TO-DO LIST:
a) In the passage on centralized logging, how many Kibana dashboards did engineers have to go to in order to view data?
b) Return the listing line for line, from its first line through the line holding "family: Cyperaceae", both ends included.

Start of TEXT SHOWN

In an organization where microservice architecture is followed or even if their applications work in a distributed manner, it is complicated to debug or troubleshoot something, especially when there is a lack of visibility. Logs are the best friend in many of these situations.
Even if we do all the logging necessary, distributed systems/regions make it a challenge to identify & mitigate the root cause of any issue. One of the best ways to overcome this is to ship these logs to a centralized data store & surf through it whenever needed or alert on specific log entries.
Now, in a vast system where a high volume of logs is spawned, it again becomes a challenge to maintain availability, scalability & reliability along with visibility in a secure way. For instance, this was our architecture before we moved to a centralized logging and alerting system.
All different deployments had a separate RELK stack and engineers had to go to 10-12 Kibana dashboards to view data. This also had overheads of maintaining & securing multiple components for each region, environment & network.

End of TEXT SHOWN
Start of DATA SHOWN

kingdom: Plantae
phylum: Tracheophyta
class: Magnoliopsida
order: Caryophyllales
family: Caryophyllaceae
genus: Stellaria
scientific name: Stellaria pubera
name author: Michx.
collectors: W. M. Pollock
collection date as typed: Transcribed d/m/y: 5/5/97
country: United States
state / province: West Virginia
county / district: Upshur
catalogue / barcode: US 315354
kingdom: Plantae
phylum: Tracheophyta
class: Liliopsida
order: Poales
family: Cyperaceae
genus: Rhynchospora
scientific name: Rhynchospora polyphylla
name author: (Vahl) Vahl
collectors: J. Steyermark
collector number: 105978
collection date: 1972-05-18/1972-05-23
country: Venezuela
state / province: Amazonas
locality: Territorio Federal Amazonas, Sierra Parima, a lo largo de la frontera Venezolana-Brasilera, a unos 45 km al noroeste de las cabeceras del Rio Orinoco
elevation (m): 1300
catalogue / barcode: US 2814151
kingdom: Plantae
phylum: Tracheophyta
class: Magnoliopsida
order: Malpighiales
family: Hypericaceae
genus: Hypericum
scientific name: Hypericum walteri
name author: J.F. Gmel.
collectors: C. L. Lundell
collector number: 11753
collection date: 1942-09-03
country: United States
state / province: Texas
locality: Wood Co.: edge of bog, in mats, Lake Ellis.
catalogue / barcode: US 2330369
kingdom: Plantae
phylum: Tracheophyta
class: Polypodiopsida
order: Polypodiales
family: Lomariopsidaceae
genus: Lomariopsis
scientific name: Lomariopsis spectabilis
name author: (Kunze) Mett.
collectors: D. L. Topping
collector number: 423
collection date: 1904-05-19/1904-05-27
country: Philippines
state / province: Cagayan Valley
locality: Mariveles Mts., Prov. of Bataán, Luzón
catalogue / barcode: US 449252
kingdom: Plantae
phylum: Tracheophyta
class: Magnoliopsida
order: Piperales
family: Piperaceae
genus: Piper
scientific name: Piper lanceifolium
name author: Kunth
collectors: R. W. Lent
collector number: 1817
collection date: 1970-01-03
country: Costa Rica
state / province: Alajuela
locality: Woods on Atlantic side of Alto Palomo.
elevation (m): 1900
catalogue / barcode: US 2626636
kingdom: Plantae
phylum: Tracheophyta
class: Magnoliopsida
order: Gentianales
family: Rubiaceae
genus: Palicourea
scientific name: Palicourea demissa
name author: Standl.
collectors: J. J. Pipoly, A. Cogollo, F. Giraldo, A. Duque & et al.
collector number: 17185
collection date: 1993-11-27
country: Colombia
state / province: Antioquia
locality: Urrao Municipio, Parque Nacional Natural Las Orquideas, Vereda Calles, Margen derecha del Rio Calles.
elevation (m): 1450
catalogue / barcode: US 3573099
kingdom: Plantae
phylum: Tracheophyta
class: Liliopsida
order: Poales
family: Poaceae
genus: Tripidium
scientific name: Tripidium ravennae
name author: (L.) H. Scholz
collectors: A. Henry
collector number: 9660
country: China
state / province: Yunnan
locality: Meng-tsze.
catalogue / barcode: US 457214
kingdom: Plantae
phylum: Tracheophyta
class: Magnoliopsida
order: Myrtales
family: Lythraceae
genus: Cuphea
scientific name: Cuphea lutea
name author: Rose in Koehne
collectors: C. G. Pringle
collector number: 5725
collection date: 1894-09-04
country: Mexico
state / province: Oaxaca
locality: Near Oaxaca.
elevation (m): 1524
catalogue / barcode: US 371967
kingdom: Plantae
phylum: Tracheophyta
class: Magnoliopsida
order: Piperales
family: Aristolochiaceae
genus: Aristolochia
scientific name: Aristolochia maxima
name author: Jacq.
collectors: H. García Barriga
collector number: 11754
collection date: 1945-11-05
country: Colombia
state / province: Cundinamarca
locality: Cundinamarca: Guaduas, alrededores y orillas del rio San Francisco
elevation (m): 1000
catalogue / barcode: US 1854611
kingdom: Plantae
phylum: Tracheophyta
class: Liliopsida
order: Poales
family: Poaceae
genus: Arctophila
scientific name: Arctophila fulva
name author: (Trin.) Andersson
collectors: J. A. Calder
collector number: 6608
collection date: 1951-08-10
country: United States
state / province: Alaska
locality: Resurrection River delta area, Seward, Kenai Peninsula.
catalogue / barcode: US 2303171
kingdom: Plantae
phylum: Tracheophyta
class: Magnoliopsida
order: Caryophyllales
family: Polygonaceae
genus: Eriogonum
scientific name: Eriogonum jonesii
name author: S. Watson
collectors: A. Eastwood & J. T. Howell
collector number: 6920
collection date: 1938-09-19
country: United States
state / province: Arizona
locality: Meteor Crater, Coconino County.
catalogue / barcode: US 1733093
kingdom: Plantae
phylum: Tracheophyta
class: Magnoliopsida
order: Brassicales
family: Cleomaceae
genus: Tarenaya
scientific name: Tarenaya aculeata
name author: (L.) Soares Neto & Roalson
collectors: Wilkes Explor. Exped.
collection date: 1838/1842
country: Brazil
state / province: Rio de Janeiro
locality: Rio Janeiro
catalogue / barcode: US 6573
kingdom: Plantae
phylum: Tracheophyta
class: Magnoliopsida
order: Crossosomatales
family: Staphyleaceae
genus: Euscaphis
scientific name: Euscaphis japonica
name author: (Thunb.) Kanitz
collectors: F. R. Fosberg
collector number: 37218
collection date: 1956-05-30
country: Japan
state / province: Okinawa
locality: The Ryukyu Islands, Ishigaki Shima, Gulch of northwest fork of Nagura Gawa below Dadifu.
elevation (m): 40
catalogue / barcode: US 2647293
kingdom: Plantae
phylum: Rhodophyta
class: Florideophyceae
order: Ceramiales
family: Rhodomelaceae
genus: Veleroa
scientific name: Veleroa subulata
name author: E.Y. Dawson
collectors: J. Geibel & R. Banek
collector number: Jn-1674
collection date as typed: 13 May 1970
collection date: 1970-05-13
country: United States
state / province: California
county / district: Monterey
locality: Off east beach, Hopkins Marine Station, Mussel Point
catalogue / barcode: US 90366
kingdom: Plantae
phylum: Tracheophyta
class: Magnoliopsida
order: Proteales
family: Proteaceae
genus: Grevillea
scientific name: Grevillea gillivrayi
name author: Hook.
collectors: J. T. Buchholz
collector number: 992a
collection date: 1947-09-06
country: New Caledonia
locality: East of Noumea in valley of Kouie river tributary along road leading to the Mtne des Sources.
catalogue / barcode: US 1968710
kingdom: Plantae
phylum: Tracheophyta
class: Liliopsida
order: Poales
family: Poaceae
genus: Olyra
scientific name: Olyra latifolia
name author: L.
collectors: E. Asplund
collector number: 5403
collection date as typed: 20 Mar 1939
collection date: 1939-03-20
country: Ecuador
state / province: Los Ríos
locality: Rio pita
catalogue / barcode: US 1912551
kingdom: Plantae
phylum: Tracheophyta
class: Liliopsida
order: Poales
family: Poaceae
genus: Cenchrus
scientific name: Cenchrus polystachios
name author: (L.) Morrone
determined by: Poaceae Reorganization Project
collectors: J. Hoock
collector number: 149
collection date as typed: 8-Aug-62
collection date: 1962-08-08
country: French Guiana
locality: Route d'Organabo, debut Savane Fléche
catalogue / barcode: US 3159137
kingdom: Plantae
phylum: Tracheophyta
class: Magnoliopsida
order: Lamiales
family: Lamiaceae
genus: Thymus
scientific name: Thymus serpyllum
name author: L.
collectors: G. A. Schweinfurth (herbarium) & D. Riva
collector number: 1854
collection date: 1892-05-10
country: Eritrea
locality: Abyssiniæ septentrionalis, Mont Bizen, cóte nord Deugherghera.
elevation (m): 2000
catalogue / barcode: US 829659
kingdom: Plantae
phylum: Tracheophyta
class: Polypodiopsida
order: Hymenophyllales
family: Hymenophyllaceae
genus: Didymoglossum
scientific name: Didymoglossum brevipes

End of DATA SHOWN

ANSWERS TO THE TASKS:
a) Engineers had to go to 10-12 Kibana dashboards.

b)
kingdom: Plantae
phylum: Tracheophyta
class: Magnoliopsida
order: Caryophyllales
family: Caryophyllaceae
genus: Stellaria
scientific name: Stellaria pubera
name author: Michx.
collectors: W. M. Pollock
collection date as typed: Transcribed d/m/y: 5/5/97
country: United States
state / province: West Virginia
county / district: Upshur
catalogue / barcode: US 315354
kingdom: Plantae
phylum: Tracheophyta
class: Liliopsida
order: Poales
family: Cyperaceae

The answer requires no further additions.